=== Provided information ===
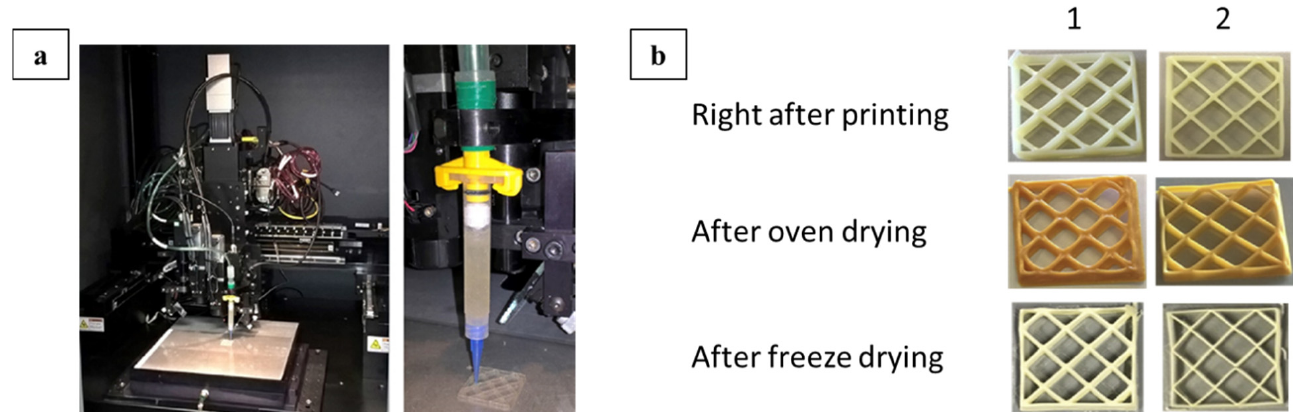
Figure 10. The material extrusion type of device used for 3D printing of food materials ( a ). The effect of the oven freeze- drying on the appearance of 3D-printed samples ( b ): 0.8% CNF + 50% SSMP (1) and 60% SSMP (2), used with permission from ref. [65].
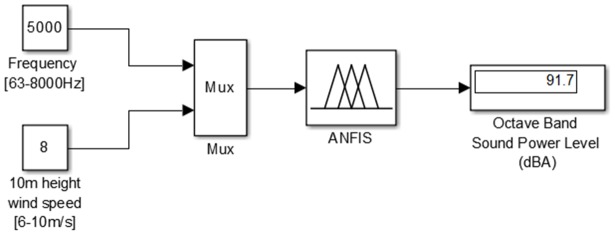
Simulink block diagram for estimation of sound power level of wind turbines.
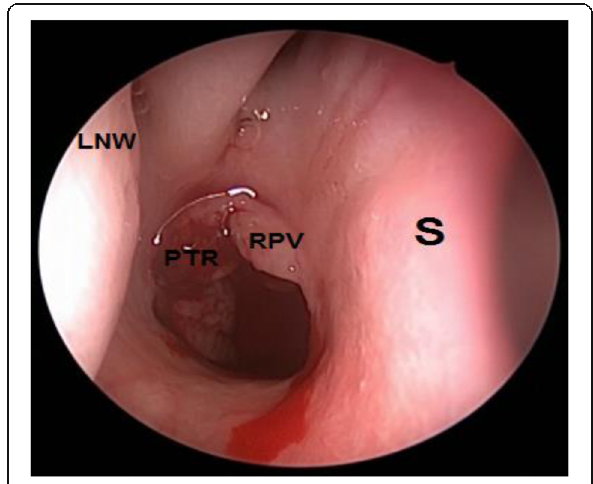
Fig. 4 Intraoperative transnasal endoscopy demonstrating post debriding adenoid bed through the left choana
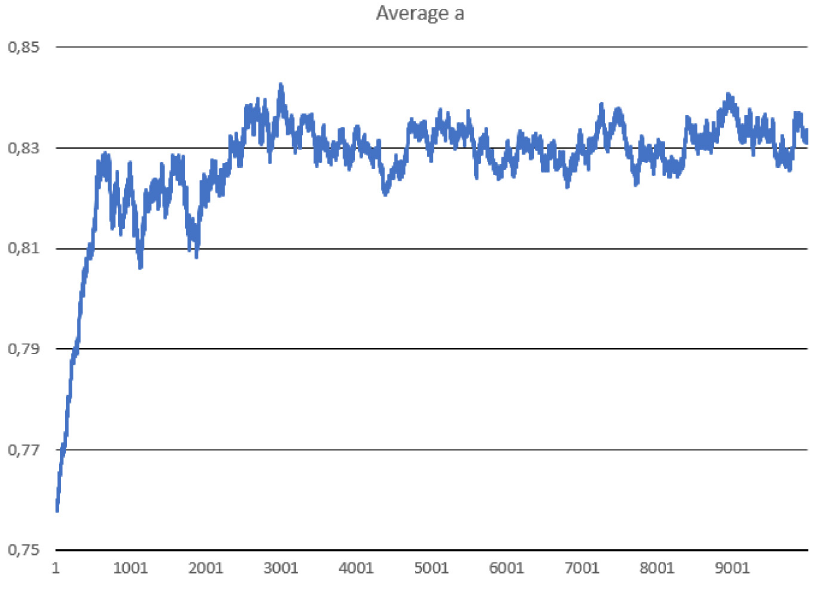
Fig 6. The average replication efficiency of replicases in Scenario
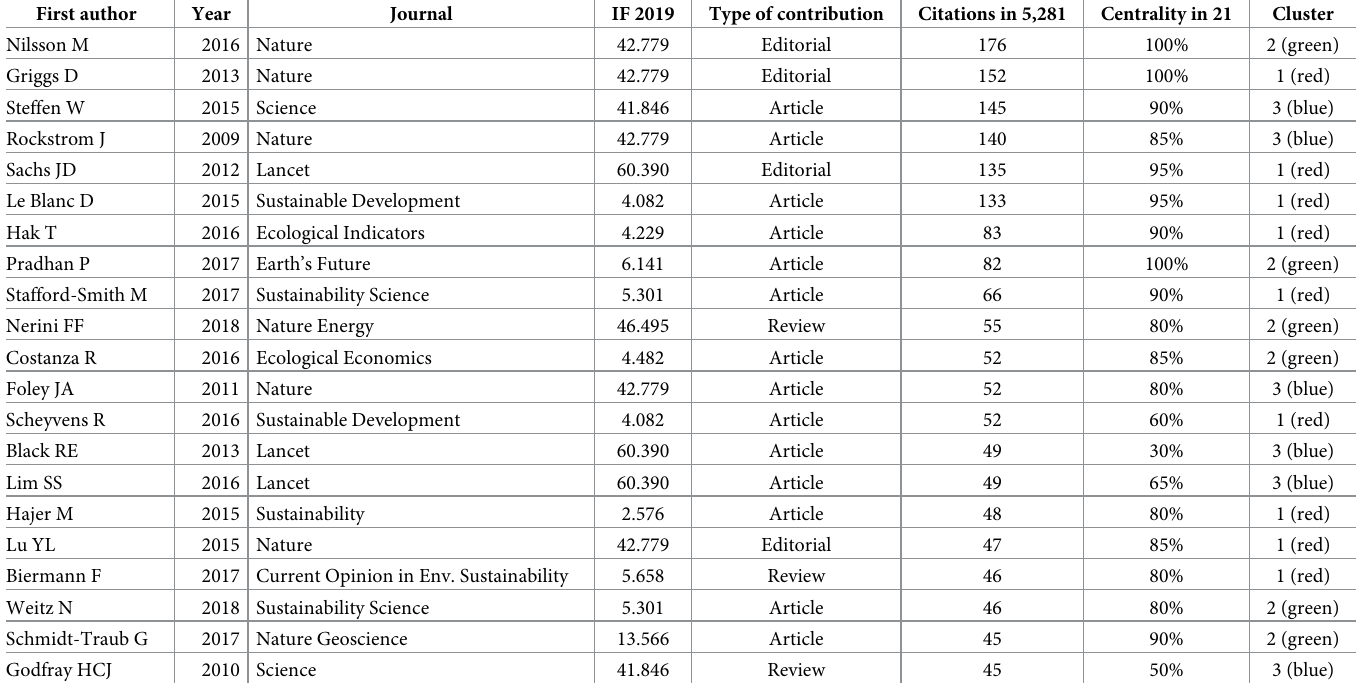
Table 8. Articles cocited as references in the set of articles studied.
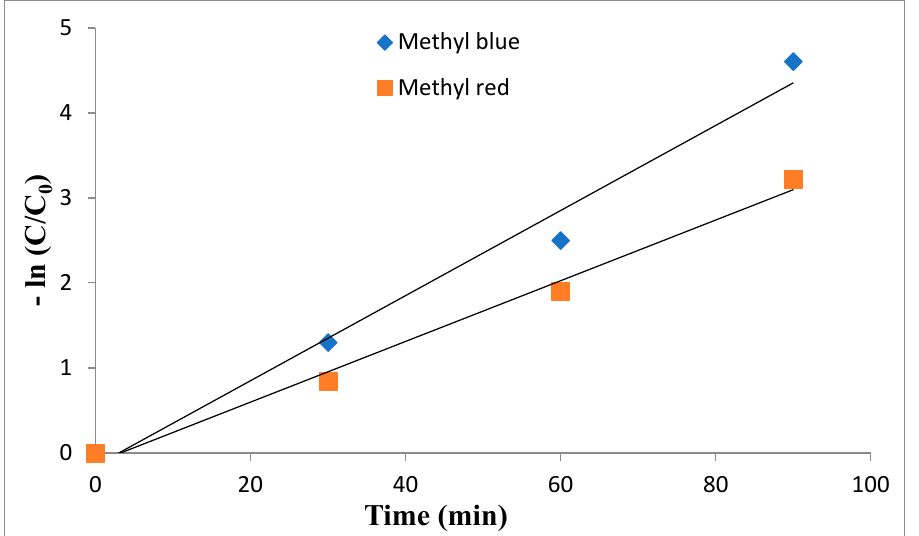
Figure 10. Pseudo first-order kinetics of photocatalytic degradation of dyes by solar/CS-NM photocatalysis.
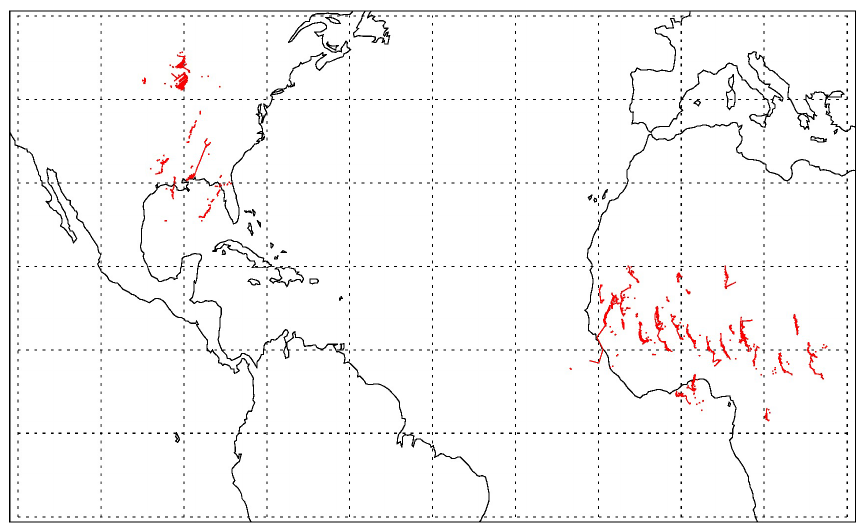
Figure A1. The geographic distribution of the 47 squall line cases that are selected. Red dots are the location of the identified deep convective center (i.e., maximum PR sfc while PR sfc > 25mm/h threshold) on each KuPR scan. Each scan swath is then aligned against this center location (setting as 0) to make the composites shown in Figs. 9 and A2.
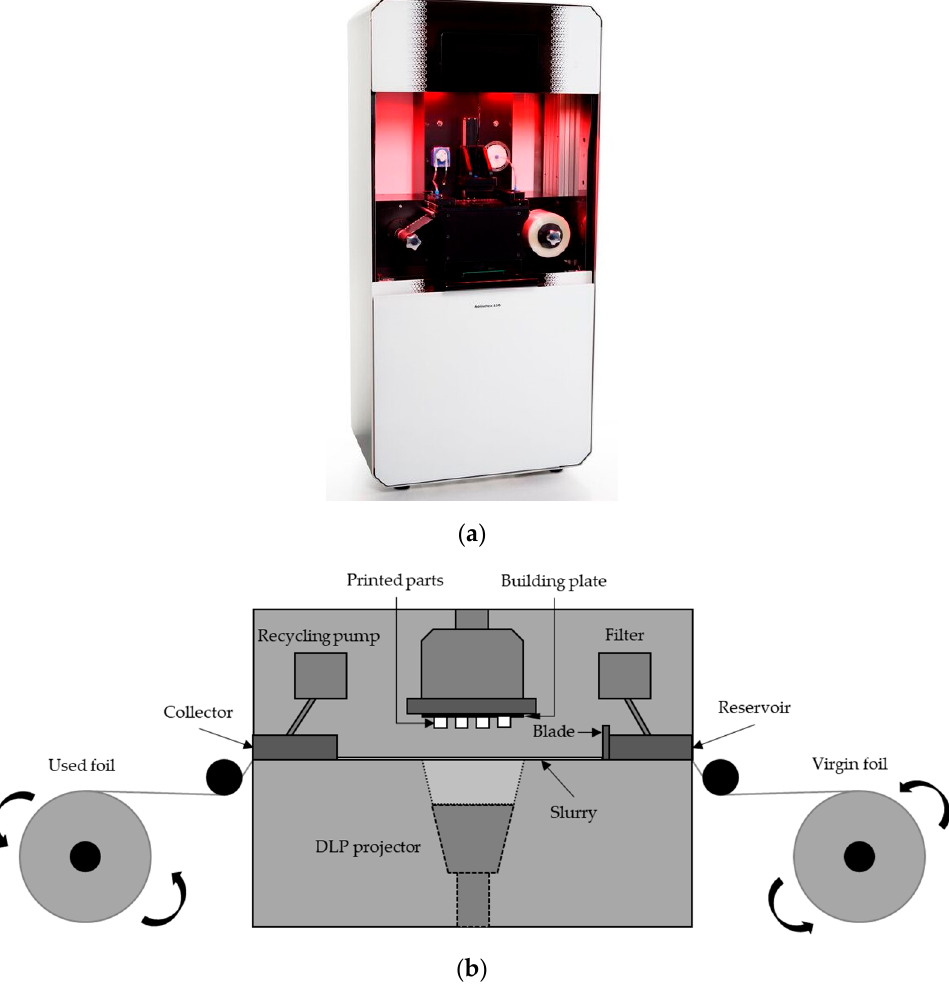
Figure 1. ( a ) Admaflex 130; ( b ) schematic of the Admaflex 130 DLP process. A single-layer curing approach was utilised to assess the critical exposure energy and depth of penetration by measuring the cure depth at various exposure energies.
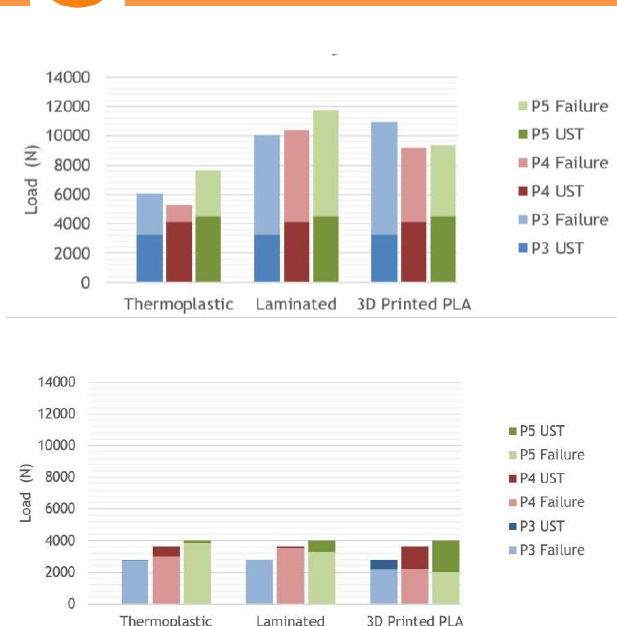
FIGURE 6 . A (TOP): For locking sockets at Condition I (early stance phase), all of the set ups failed above the ultimate strength test values specified in ISO 10328; B (Bottom): For locking sockets at Condition II (late stance phase), all the set ups failed below the ultimate strength test values specified in ISO 10328.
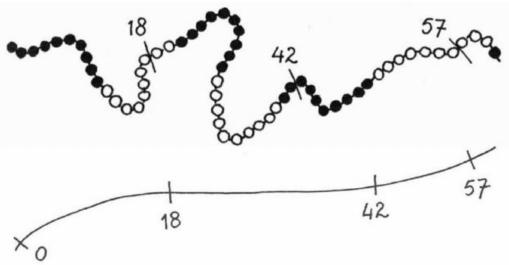
Figure 5. The bead string and the empty number line in Proeve ([40] (p.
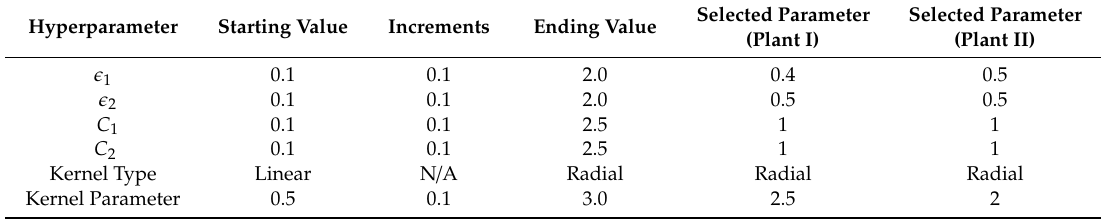
Table 3. Selection of Hyper-parameters for SVM for plant I and plant II.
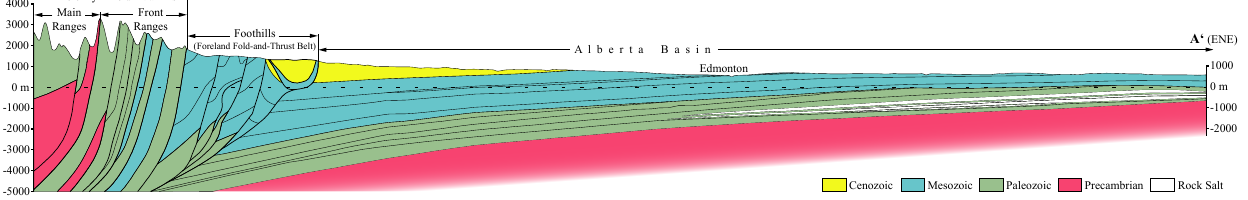
Figure 3. Cross section across Alberta in west–southwest to east–northeast orientation; the trace is highlighted in Figs. 2 and 4. Visible is the Alberta Basin as a wedge-shaped retro-arc foreland basin, together with parts of the Rocky Mountains and the foreland fold-and-thrust belt (foothills) in between. The rock units are roughly indicated by the stratigraphic age. Additional thick rock salt units are indicated separately, because of their potential to detach the stress field. The vertical exaggeration is 10 times, redrawn after Hamilton et al. (1999).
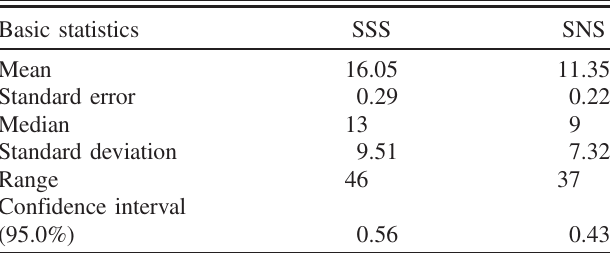
TABLE I. Basic statistics for two scoring systems: simple sum score and single number score.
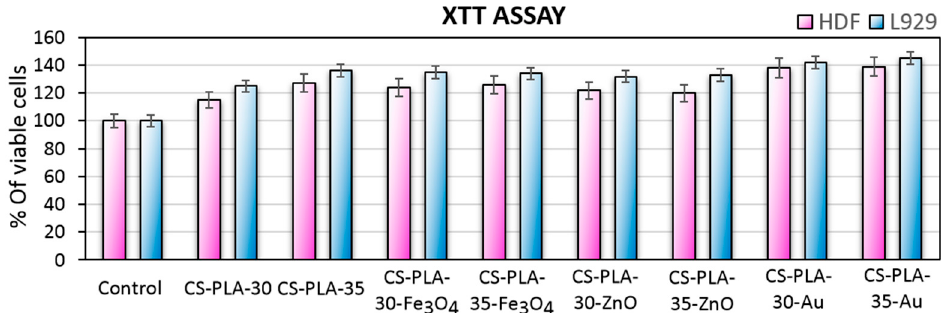
Figure 10. Metabolic activity of L929 mouse fibroblasts cell line and human dermal fibroblasts (primary cells).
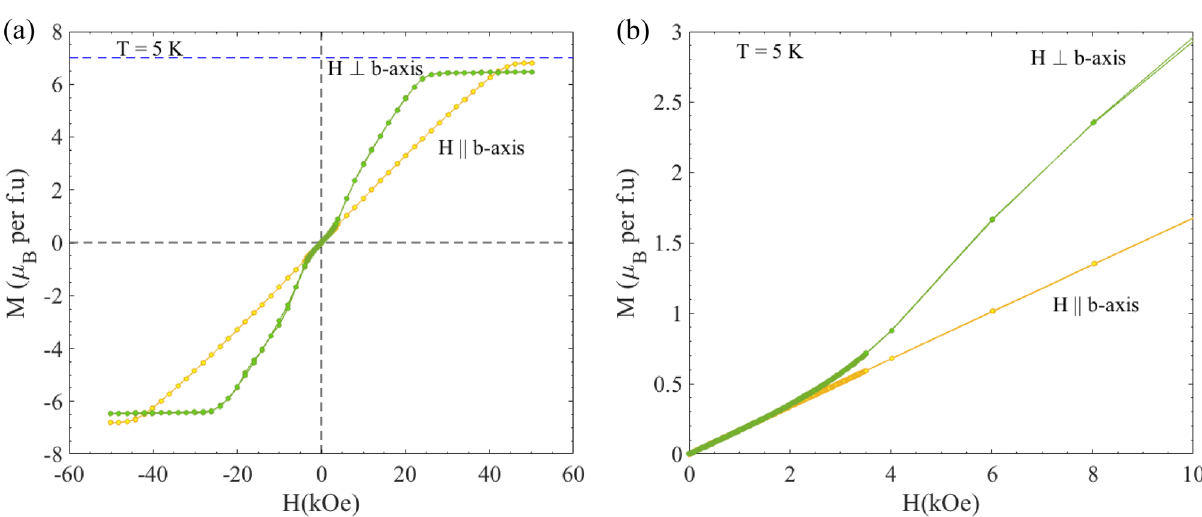
Figure 7. ( a ) M(H) curves for GdAu 6.75−x Al 0.5+x recorded at a constant temperature T = 5 K for H ⊥ b -axis and H ∥ b -axis. ( b ) Zoomed view of ( a ) to observe the change in linearity for H ⊥ b -axis at low fields. To clearly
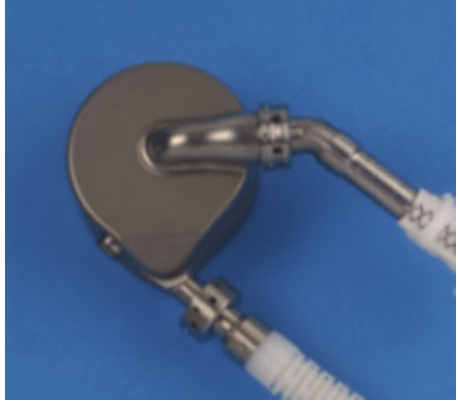
Figure 8 DuraHeart TM .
===
**Task statement:**
Report how many lines in these entries contain "single". Answer with the number only.

**Response area:**
2